[Difference listings]
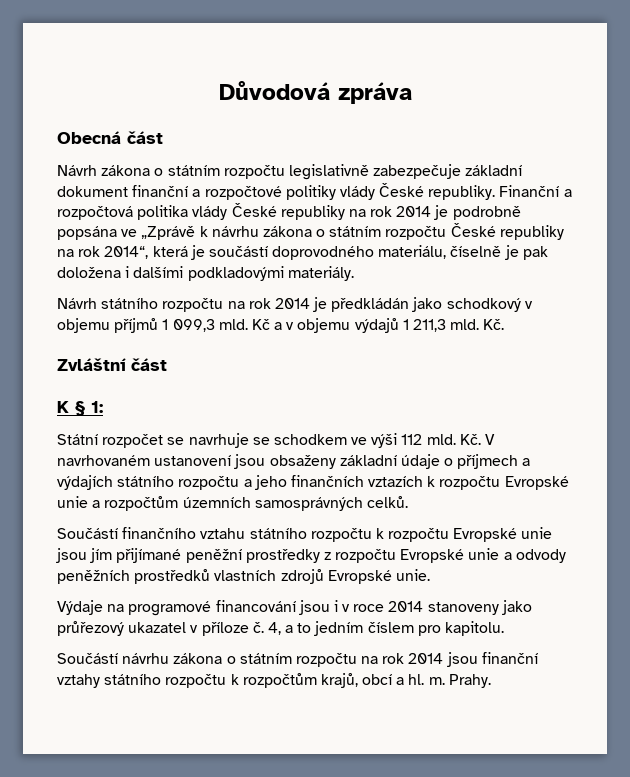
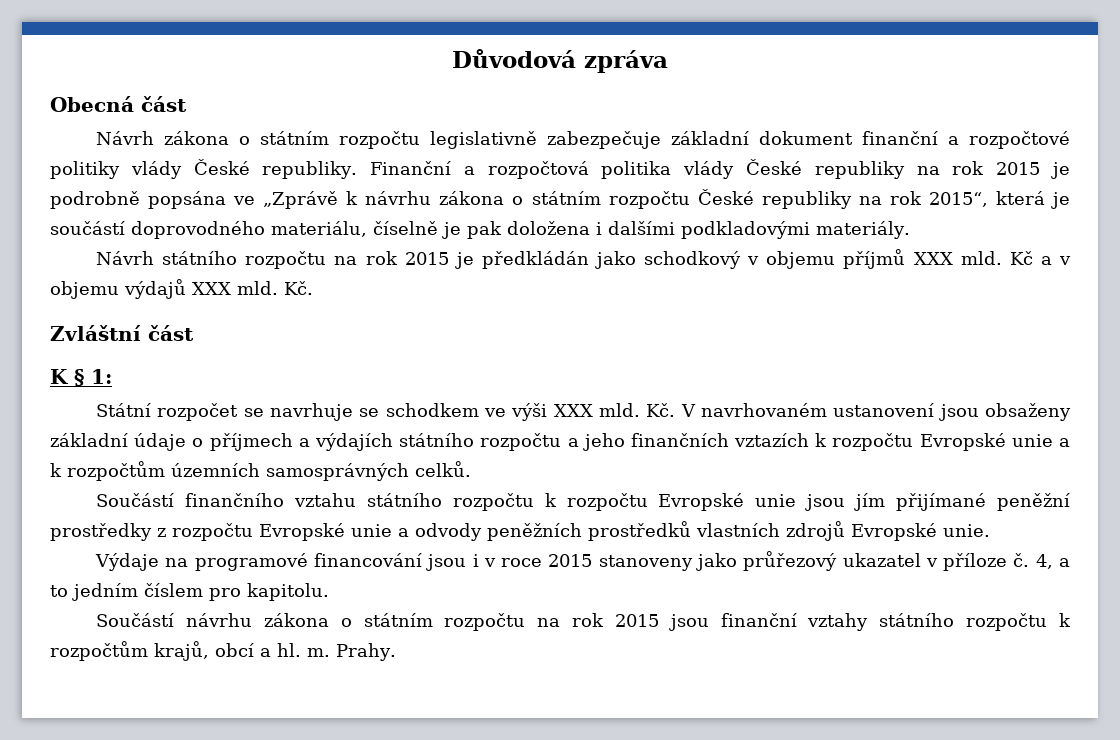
[396,206,432,217] 2014 -> [996,162,1041,175] 2015
[104,246,149,259] 2014“, -> [928,192,988,207] 2015“,
[274,298,310,309] 2014 -> [404,252,449,265] 2015
[162,319,215,332] 1 099,3 -> [913,252,953,265] XXX
[402,319,447,332] 1 211,3 -> [192,282,231,295] XXX
[401,434,423,445] 112 -> [553,404,593,417] XXX
(101, 504) none -> [50,463,62,477] k
[388,601,424,612] 2014 -> [548,554,593,567] 2015
[408,653,444,664] 2014 -> [614,614,659,627] 2015

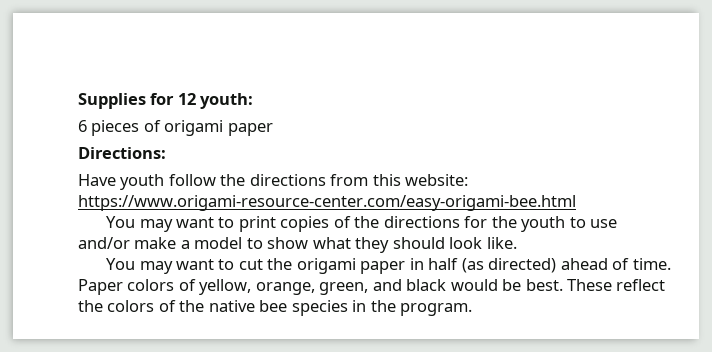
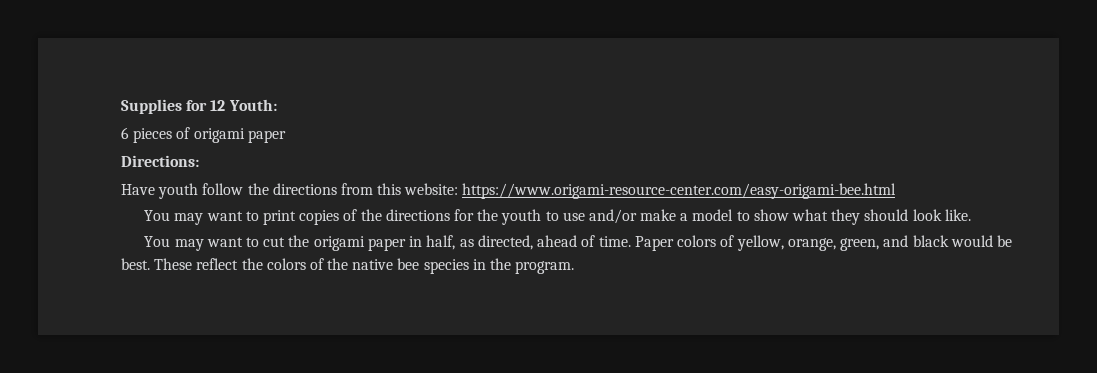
[200,93,254,109] youth: -> [228,99,277,111] Youth:
[428,258,557,273] half (as directed) -> [426,235,533,250] half, as directed,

▶ [Required action]: Starting at the line that contains "[388,601,424,612] 2014 ->" and ending at the final line of the data, reproduce each line exactly. Pictures stay out of the copy.

▶ [Exercise answer]:
[388,601,424,612] 2014 -> [548,554,593,567] 2015
[408,653,444,664] 2014 -> [614,614,659,627] 2015

[200,93,254,109] youth: -> [228,99,277,111] Youth:
[428,258,557,273] half (as directed) -> [426,235,533,250] half, as directed,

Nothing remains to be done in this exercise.